(Stored records)
◆ ◆ ◆

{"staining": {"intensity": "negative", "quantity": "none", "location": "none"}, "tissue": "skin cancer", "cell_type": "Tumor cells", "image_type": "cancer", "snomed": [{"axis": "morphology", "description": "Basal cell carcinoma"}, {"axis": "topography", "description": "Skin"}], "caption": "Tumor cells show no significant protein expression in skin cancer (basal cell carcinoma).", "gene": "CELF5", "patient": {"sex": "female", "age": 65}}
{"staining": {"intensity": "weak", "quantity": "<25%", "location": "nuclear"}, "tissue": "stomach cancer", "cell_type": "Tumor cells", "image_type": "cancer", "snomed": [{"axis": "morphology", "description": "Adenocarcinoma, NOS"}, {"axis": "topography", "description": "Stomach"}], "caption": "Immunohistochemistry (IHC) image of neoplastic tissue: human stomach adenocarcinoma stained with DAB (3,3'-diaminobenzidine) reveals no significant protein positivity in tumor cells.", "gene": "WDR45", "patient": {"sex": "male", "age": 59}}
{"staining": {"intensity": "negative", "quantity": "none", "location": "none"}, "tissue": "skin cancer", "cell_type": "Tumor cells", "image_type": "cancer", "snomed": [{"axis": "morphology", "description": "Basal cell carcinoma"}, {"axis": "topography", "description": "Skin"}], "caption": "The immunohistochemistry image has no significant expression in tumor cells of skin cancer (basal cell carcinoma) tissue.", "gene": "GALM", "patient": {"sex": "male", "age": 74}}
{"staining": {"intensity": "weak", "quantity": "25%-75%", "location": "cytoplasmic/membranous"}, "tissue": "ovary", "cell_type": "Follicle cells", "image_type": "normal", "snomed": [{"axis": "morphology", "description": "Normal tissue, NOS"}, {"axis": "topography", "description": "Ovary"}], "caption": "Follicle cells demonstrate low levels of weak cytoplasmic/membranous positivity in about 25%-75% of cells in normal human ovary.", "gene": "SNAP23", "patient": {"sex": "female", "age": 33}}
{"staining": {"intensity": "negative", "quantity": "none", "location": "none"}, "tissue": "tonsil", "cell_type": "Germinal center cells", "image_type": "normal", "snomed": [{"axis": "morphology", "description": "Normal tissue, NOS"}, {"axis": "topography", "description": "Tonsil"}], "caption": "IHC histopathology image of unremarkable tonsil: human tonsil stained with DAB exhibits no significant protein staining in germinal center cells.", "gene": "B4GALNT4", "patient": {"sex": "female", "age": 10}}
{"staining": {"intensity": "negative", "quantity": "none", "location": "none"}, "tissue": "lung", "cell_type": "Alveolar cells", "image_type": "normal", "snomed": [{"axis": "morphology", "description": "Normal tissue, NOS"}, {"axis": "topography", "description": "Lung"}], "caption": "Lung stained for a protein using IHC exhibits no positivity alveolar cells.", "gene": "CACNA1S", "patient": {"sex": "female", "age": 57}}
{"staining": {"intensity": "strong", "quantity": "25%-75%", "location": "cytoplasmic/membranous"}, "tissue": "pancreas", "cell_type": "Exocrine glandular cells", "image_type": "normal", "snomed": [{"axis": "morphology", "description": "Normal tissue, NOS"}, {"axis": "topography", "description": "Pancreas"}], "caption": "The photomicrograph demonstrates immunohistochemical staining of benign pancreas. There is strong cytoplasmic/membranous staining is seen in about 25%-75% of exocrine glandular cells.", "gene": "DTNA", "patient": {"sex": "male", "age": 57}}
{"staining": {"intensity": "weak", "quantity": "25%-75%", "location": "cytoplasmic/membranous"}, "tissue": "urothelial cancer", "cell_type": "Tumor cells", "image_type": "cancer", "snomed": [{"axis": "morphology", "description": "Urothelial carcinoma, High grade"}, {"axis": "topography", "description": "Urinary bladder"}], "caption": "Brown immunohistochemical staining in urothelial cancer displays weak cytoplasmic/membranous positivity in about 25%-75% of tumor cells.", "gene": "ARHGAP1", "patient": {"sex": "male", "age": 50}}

◆ ◆ ◆

#### INSTRUCTIONS TO FOLLOW:
Nothing in the entries above should differ when you return them in full.

#### EXERCISE RESULT:
{"staining": {"intensity": "negative", "quantity": "none", "location": "none"}, "tissue": "skin cancer", "cell_type": "Tumor cells", "image_type": "cancer", "snomed": [{"axis": "morphology", "description": "Basal cell carcinoma"}, {"axis": "topography", "description": "Skin"}], "caption": "Tumor cells show no significant protein expression in skin cancer (basal cell carcinoma).", "gene": "CELF5", "patient": {"sex": "female", "age": 65}}
{"staining": {"intensity": "weak", "quantity": "<25%", "location": "nuclear"}, "tissue": "stomach cancer", "cell_type": "Tumor cells", "image_type": "cancer", "snomed": [{"axis": "morphology", "description": "Adenocarcinoma, NOS"}, {"axis": "topography", "description": "Stomach"}], "caption": "Immunohistochemistry (IHC) image of neoplastic tissue: human stomach adenocarcinoma stained with DAB (3,3'-diaminobenzidine) reveals no significant protein positivity in tumor cells.", "gene": "WDR45", "patient": {"sex": "male", "age": 59}}
{"staining": {"intensity": "negative", "quantity": "none", "location": "none"}, "tissue": "skin cancer", "cell_type": "Tumor cells", "image_type": "cancer", "snomed": [{"axis": "morphology", "description": "Basal cell carcinoma"}, {"axis": "topography", "description": "Skin"}], "caption": "The immunohistochemistry image has no significant expression in tumor cells of skin cancer (basal cell carcinoma) tissue.", "gene": "GALM", "patient": {"sex": "male", "age": 74}}
{"staining": {"intensity": "weak", "quantity": "25%-75%", "location": "cytoplasmic/membranous"}, "tissue": "ovary", "cell_type": "Follicle cells", "image_type": "normal", "snomed": [{"axis": "morphology", "description": "Normal tissue, NOS"}, {"axis": "topography", "description": "Ovary"}], "caption": "Follicle cells demonstrate low levels of weak cytoplasmic/membranous positivity in about 25%-75% of cells in normal human ovary.", "gene": "SNAP23", "patient": {"sex": "female", "age": 33}}
{"staining": {"intensity": "negative", "quantity": "none", "location": "none"}, "tissue": "tonsil", "cell_type": "Germinal center cells", "image_type": "normal", "snomed": [{"axis": "morphology", "description": "Normal tissue, NOS"}, {"axis": "topography", "description": "Tonsil"}], "caption": "IHC histopathology image of unremarkable tonsil: human tonsil stained with DAB exhibits no significant protein staining in germinal center cells.", "gene": "B4GALNT4", "patient": {"sex": "female", "age": 10}}
{"staining": {"intensity": "negative", "quantity": "none", "location": "none"}, "tissue": "lung", "cell_type": "Alveolar cells", "image_type": "normal", "snomed": [{"axis": "morphology", "description": "Normal tissue, NOS"}, {"axis": "topography", "description": "Lung"}], "caption": "Lung stained for a protein using IHC exhibits no positivity alveolar cells.", "gene": "CACNA1S", "patient": {"sex": "female", "age": 57}}
{"staining": {"intensity": "strong", "quantity": "25%-75%", "location": "cytoplasmic/membranous"}, "tissue": "pancreas", "cell_type": "Exocrine glandular cells", "image_type": "normal", "snomed": [{"axis": "morphology", "description": "Normal tissue, NOS"}, {"axis": "topography", "description": "Pancreas"}], "caption": "The photomicrograph demonstrates immunohistochemical staining of benign pancreas. There is strong cytoplasmic/membranous staining is seen in about 25%-75% of exocrine glandular cells.", "gene": "DTNA", "patient": {"sex": "male", "age": 57}}
{"staining": {"intensity": "weak", "quantity": "25%-75%", "location": "cytoplasmic/membranous"}, "tissue": "urothelial cancer", "cell_type": "Tumor cells", "image_type": "cancer", "snomed": [{"axis": "morphology", "description": "Urothelial carcinoma, High grade"}, {"axis": "topography", "description": "Urinary bladder"}], "caption": "Brown immunohistochemical staining in urothelial cancer displays weak cytoplasmic/membranous positivity in about 25%-75% of tumor cells.", "gene": "ARHGAP1", "patient": {"sex": "male", "age": 50}}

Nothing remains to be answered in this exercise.